How Homeowners Should Start Thinking About Their Mortgage

 
Home is where the low-interest rate is. Putting that up on Etsy.

Home is where the low-interest rate is. Putting that up on Etsy.

Real estate is a part of just about every financial plan I see.  Whether real estate is synonymous with a home or an investment, it typically starts with a loan.  The focus of this blog is on how individual homeowners should be thinking about their debt, given the historically low rates.  To be clear, how you go about financing your home is not a one size fits all approach.

This is about caring for the financial decision of a lifetime

Whether you are financing the purchase of a home or looking to refinance, how you go about it can have a lasting financial impact (good or bad).  There are many considerations, including the rate, term, how much to borrow, and where to acquire the loan.  But one thing is for sure, that there is not a one size fits all approach for a new loan or refinances.  As such, working within a successful decision-making framework will increase your odds of a positive loan outcome.

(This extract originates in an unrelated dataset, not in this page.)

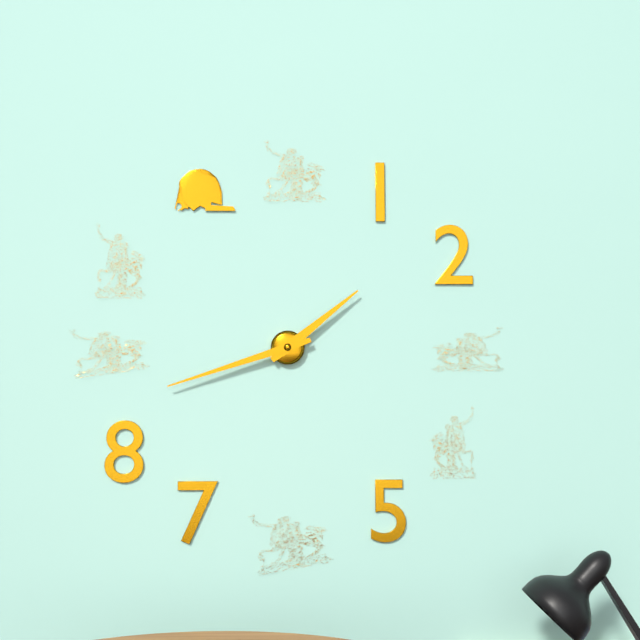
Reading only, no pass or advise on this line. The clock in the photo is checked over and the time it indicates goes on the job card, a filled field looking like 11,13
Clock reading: 1,42
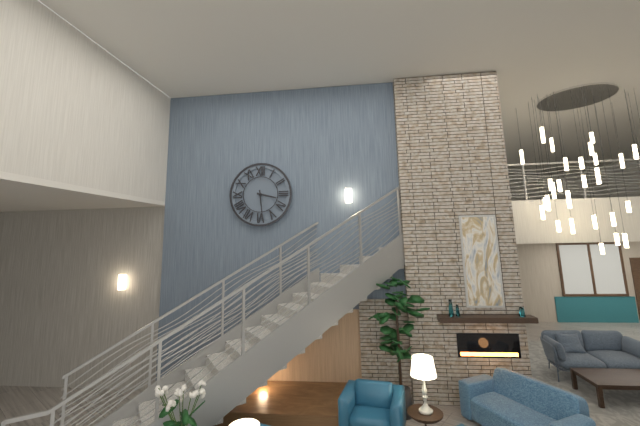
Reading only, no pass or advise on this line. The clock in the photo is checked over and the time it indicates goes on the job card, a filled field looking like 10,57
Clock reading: 3,29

Step 1: Create your financial framework

Start by looking at your overall financial plan.  Think about your checking, short-term savings, emergency fund, and the amount you have invested in cash and bonds.  These are essential considerations when looking at a loan.  As an example, if you don’t have a savings account or an emergency fund, maybe you should put off that home purchase until you have a safety net of cash.  Also, if you are looking to refinance and your savings account is flush, you may want to consider putting extra money into your home.  Doing so may rid you of unnecessary private mortgage insurance or enable you to get a better rate because you have more equity in your home.  By starting the process within the context of your overall financial strategy and plan, your outcomes can improve, and bigger goals than just one to reduce your payment can be achieved. 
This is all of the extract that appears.